** TASK DATA follows **

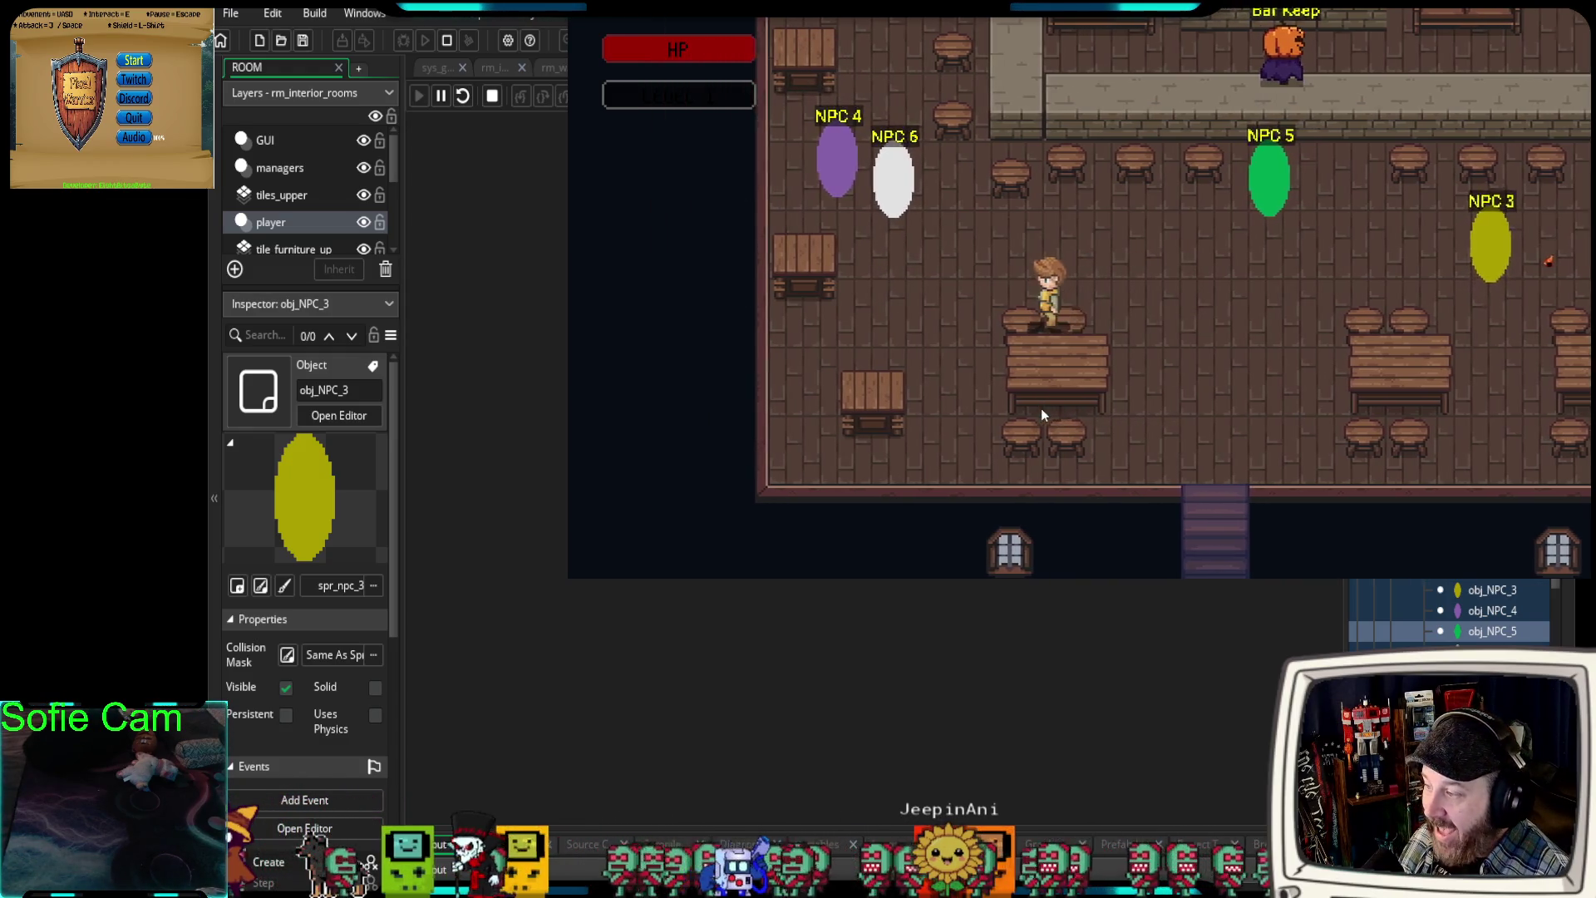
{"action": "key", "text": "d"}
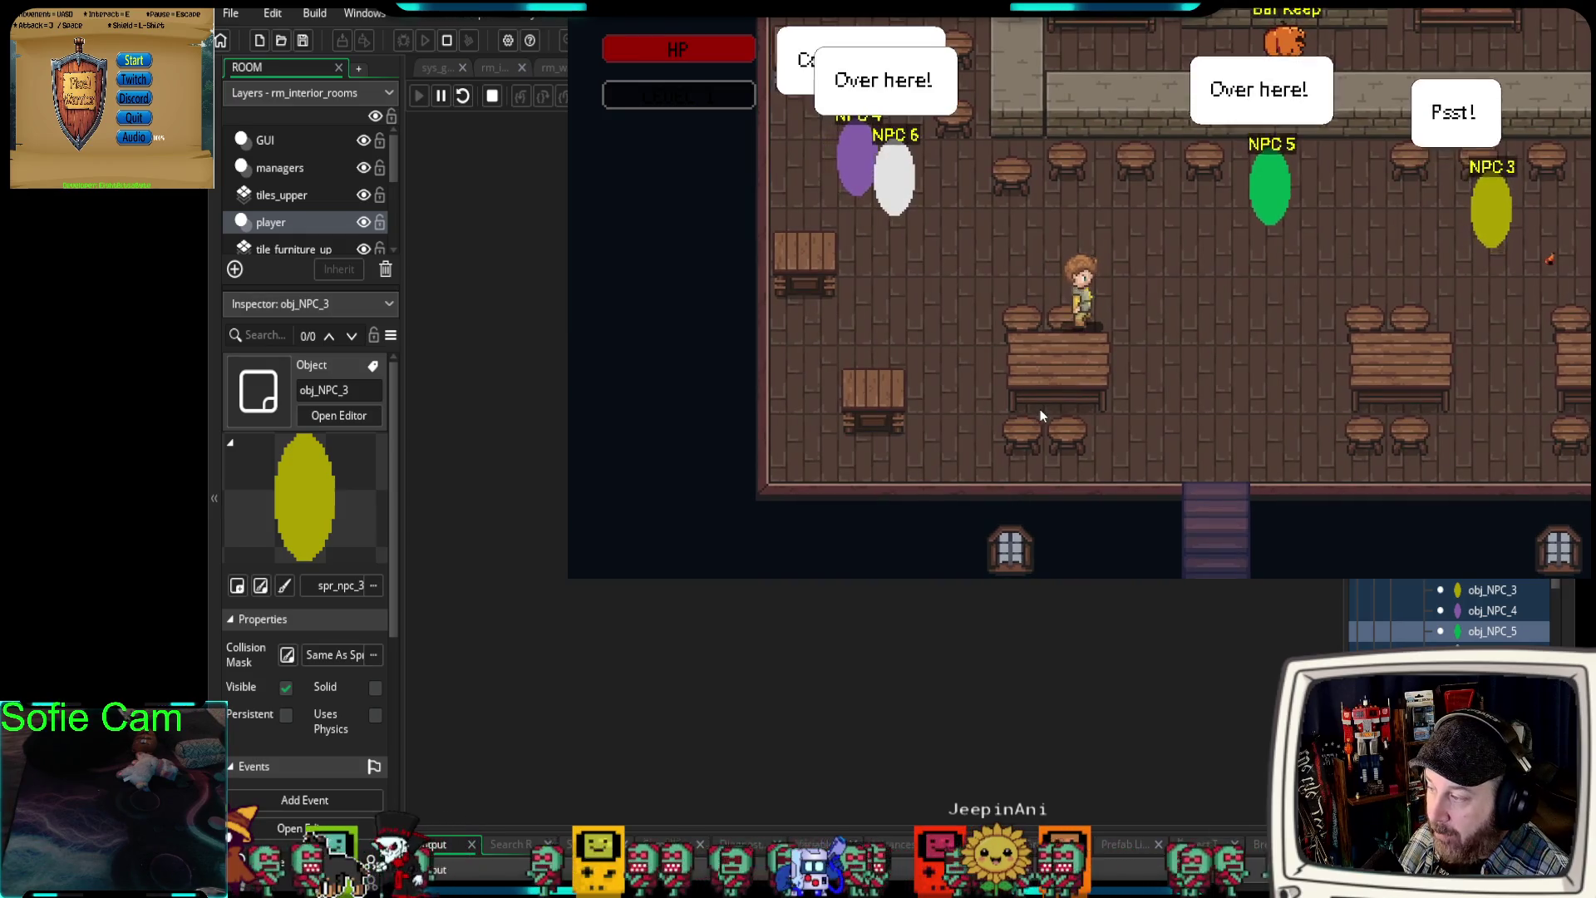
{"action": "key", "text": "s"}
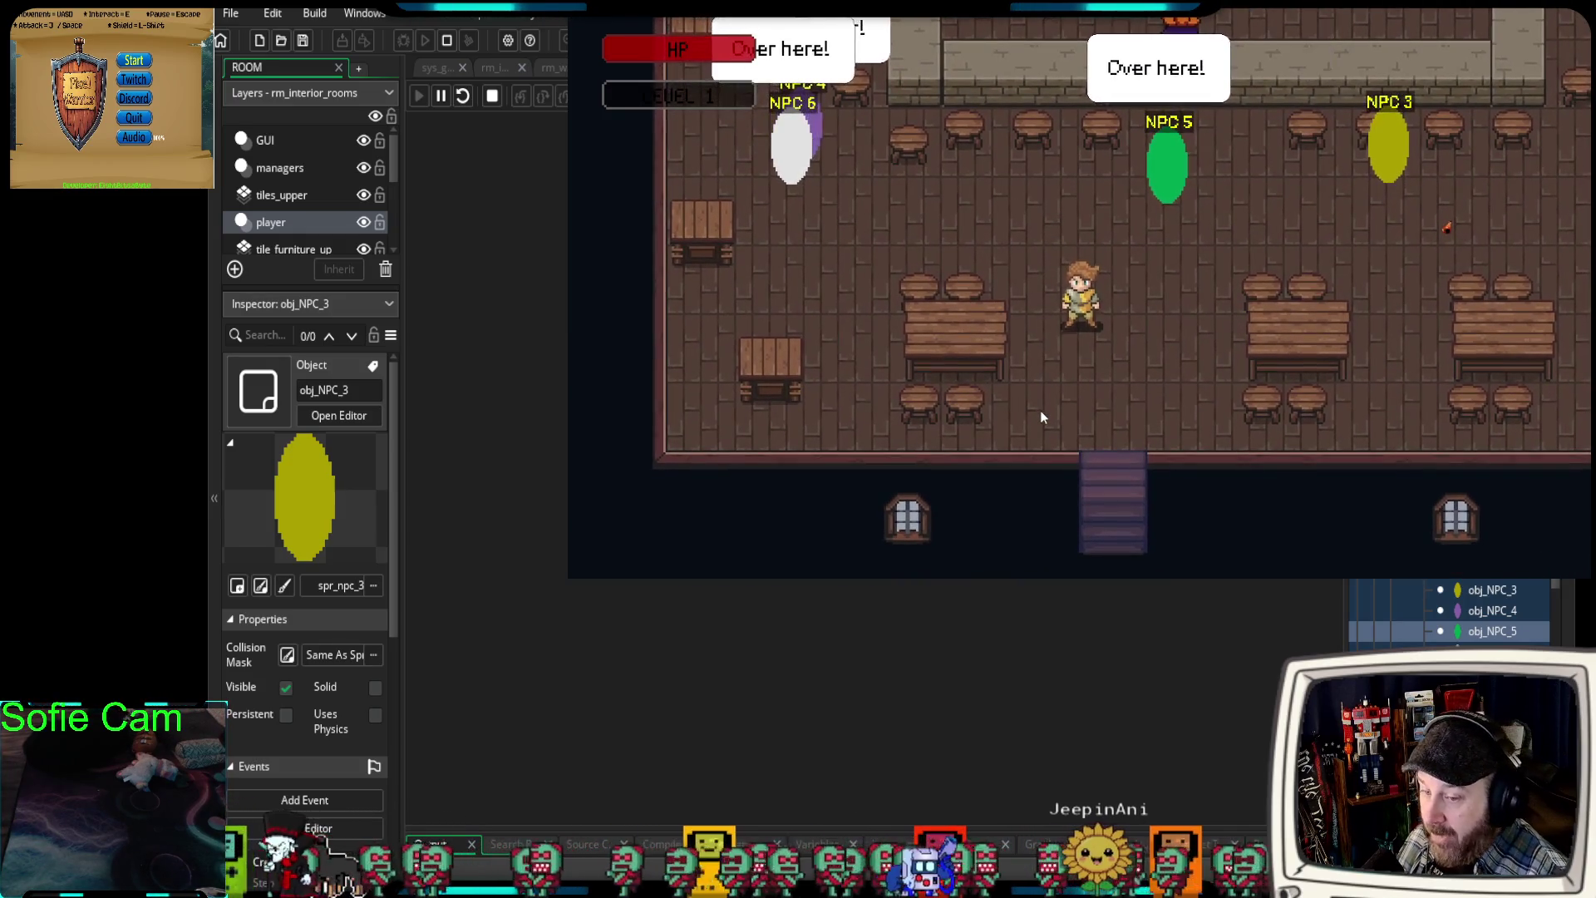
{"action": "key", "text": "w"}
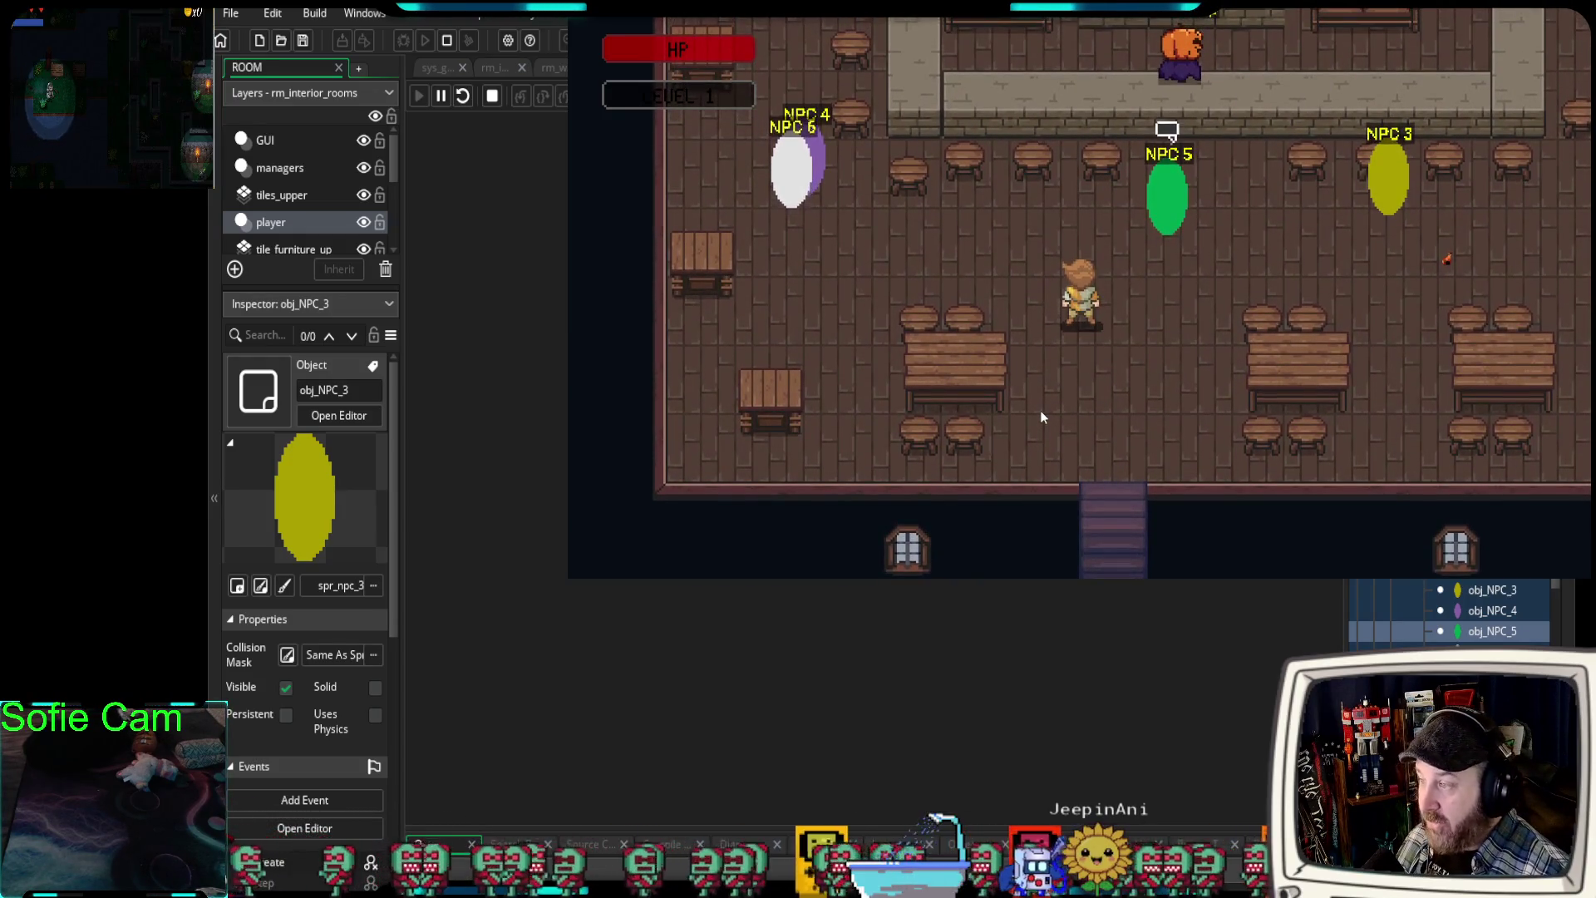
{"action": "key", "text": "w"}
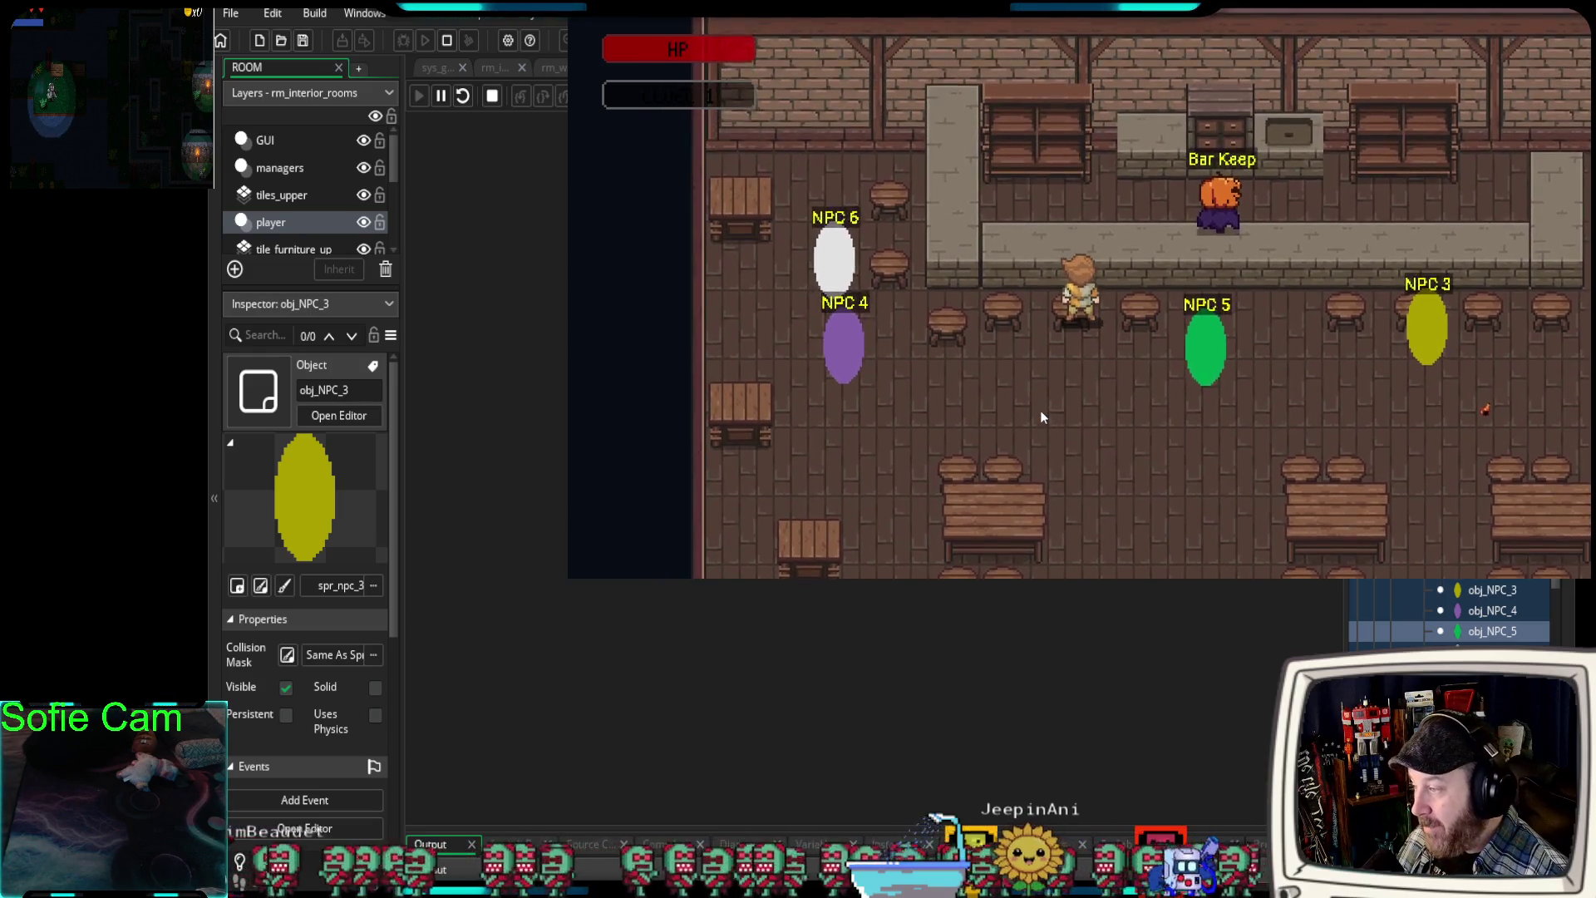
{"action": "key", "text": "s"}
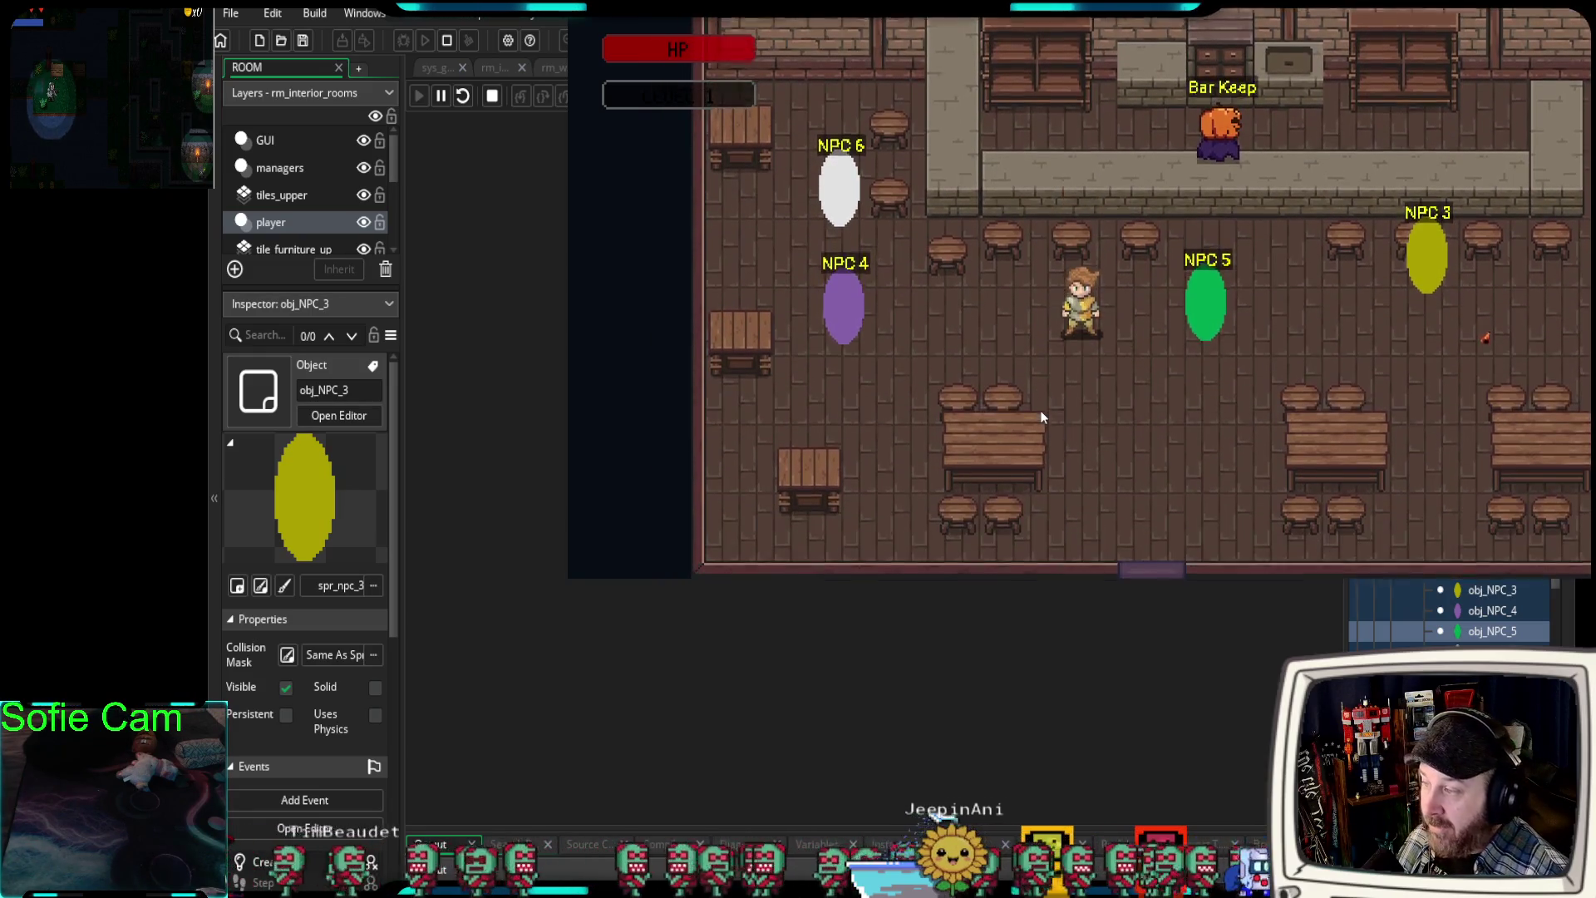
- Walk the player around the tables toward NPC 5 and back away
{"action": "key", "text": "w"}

** End of TASK DATA **

ABOUT THIS TASK: For this exercise, transcribe the data above line by line, exactly, with pictures omitted.

TASK RESULT:
{"action": "key", "text": "d"}
{"action": "key", "text": "s"}
{"action": "key", "text": "w"}
{"action": "key", "text": "w"}
{"action": "key", "text": "s"}
- Walk the player around the tables toward NPC 5 and back away
{"action": "key", "text": "w"}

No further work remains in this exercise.